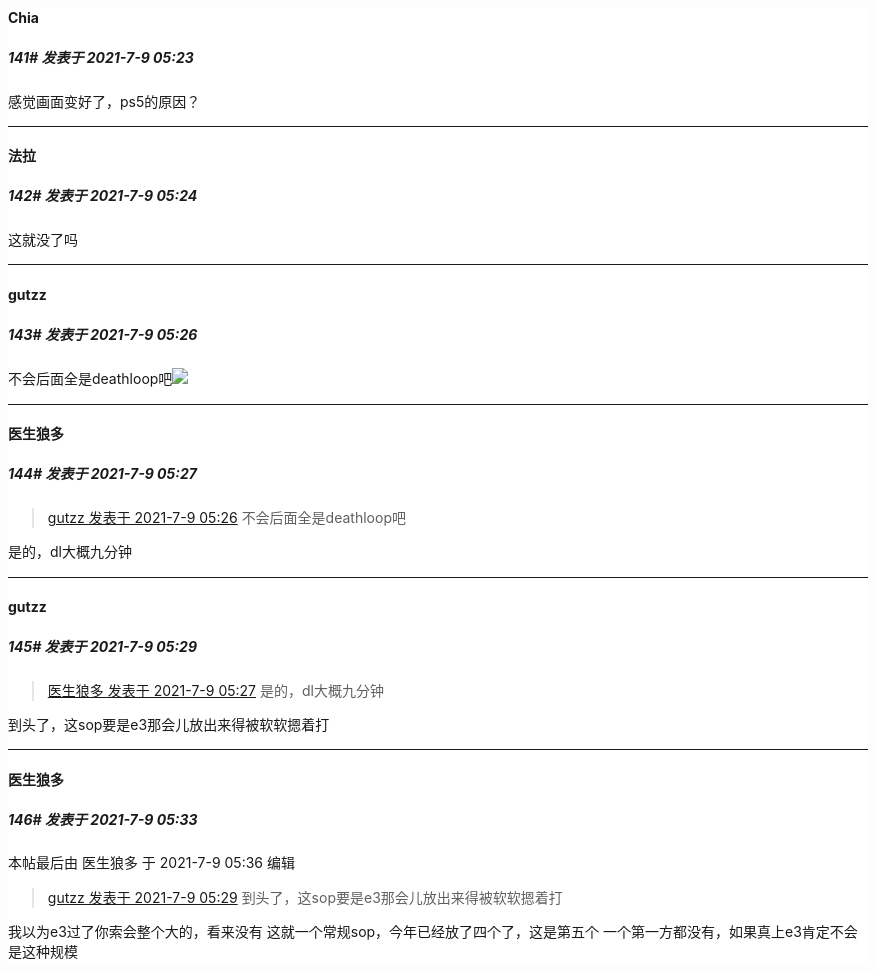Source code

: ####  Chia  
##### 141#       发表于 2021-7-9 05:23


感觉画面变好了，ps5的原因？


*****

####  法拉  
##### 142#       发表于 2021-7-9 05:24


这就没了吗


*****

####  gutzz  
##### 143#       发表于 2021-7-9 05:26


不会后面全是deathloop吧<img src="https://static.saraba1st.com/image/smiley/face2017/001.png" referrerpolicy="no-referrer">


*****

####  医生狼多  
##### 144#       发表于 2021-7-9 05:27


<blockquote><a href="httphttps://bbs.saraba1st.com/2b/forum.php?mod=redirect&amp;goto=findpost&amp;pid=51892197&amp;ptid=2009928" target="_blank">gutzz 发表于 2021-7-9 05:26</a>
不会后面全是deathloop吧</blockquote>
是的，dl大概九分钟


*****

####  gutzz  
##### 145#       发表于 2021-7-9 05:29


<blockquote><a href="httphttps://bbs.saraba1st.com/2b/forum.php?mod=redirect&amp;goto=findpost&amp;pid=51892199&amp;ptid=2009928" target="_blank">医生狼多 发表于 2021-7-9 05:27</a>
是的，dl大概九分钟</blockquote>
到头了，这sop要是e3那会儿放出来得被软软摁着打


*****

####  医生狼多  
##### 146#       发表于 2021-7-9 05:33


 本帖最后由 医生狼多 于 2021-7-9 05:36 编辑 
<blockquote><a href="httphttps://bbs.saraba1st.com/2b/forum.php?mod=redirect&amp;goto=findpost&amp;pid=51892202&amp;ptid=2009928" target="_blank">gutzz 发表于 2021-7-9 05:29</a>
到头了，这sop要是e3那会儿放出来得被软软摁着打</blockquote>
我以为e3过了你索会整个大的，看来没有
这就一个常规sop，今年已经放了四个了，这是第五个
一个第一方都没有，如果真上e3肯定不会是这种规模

# WHAT IS BEING ASKED
Copy each line above exactly. Images do not belong in the copy.

# WRITTEN RESPONSE
Source code

: ####  Chia  
##### 141#       发表于 2021-7-9 05:23


感觉画面变好了，ps5的原因？


*****

####  法拉  
##### 142#       发表于 2021-7-9 05:24


这就没了吗


*****

####  gutzz  
##### 143#       发表于 2021-7-9 05:26


不会后面全是deathloop吧<img src="https://static.saraba1st.com/image/smiley/face2017/001.png" referrerpolicy="no-referrer">


*****

####  医生狼多  
##### 144#       发表于 2021-7-9 05:27


<blockquote><a href="httphttps://bbs.saraba1st.com/2b/forum.php?mod=redirect&amp;goto=findpost&amp;pid=51892197&amp;ptid=2009928" target="_blank">gutzz 发表于 2021-7-9 05:26</a>
不会后面全是deathloop吧</blockquote>
是的，dl大概九分钟


*****

####  gutzz  
##### 145#       发表于 2021-7-9 05:29


<blockquote><a href="httphttps://bbs.saraba1st.com/2b/forum.php?mod=redirect&amp;goto=findpost&amp;pid=51892199&amp;ptid=2009928" target="_blank">医生狼多 发表于 2021-7-9 05:27</a>
是的，dl大概九分钟</blockquote>
到头了，这sop要是e3那会儿放出来得被软软摁着打


*****

####  医生狼多  
##### 146#       发表于 2021-7-9 05:33


 本帖最后由 医生狼多 于 2021-7-9 05:36 编辑 
<blockquote><a href="httphttps://bbs.saraba1st.com/2b/forum.php?mod=redirect&amp;goto=findpost&amp;pid=51892202&amp;ptid=2009928" target="_blank">gutzz 发表于 2021-7-9 05:29</a>
到头了，这sop要是e3那会儿放出来得被软软摁着打</blockquote>
我以为e3过了你索会整个大的，看来没有
这就一个常规sop，今年已经放了四个了，这是第五个
一个第一方都没有，如果真上e3肯定不会是这种规模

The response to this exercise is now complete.